For now, your priority is shelter and fire to survive the night. Get a fire started for your comfort and moral. Fire is needed to signal rescue personnel, as well. If you are lost, stay put. If you knew how to get out you would not be lost, so wandering around lost is dangerous and makes it harder for rescue personnel to find you.

If you are hiking to a campsite, you may have a tent or canvas. If you do not have any type of shelter material in your pack you need to put a shelter together using what nature provides. The ground next to a fallen log can be scooped out. Pick the south side if you are in a cool climate. Prop pine boughs and saplings against the log and ground. If you do not have a knife or small ax or hatchet you will have to break the limbs. If you have to break limbs use dead ones, live saplings will bend but not break easily.

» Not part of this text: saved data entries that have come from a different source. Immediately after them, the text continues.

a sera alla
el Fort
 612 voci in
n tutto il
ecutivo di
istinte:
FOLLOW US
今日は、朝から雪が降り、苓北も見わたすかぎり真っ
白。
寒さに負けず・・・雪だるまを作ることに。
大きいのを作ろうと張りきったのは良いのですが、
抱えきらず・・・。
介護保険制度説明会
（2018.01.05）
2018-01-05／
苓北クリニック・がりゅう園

Leave one side open; the opening will face along the log and not away from it. Build your fire close to the entrance but not inside. You will be overcome with smoke if it is too close. If you have rain gear or a poncho set the gear so it collects the morning dew. Dew is simply the condensation of air that has been heated by the sun during the day. Once the air cools down it allows moisture to settle on surfaces typically, in the very early hours. The moisture will collect on foliage and your poncho. Create depressions in the poncho for water to pool. Begin the process of gathering water regardless of your current supply. You can never have enough water.

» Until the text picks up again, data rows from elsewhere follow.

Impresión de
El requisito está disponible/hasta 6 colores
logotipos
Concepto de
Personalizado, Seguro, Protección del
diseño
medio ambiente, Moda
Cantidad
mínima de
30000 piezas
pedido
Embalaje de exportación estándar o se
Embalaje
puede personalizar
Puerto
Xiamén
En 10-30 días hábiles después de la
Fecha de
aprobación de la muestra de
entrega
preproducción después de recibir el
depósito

Start another fire in a clearing if you are in the deep woods. The fire can be spotted from the air and ground. Do not wander at night but stay in the shelter and maintain the fire.

In the morning, consume the water from dew and save what water you may have brought with you. Work on enhancing your shelter and begin looking for a stream, natural ground springs or fissures in rock faces that seep water.

Gather pine cones and place in the fire to split open for the pine nuts and if you find a stream look for fish. Other animals will need water so there will be game trails. Set snares or wait for rabbits, squirrels, wild turkeys and other game to come by. Spear or stone the game.

If you do not panic and begin running in circles you will survive. Stay calm and rely on your common sense.

 

Remember prioritizing survival needs using the rule of 3.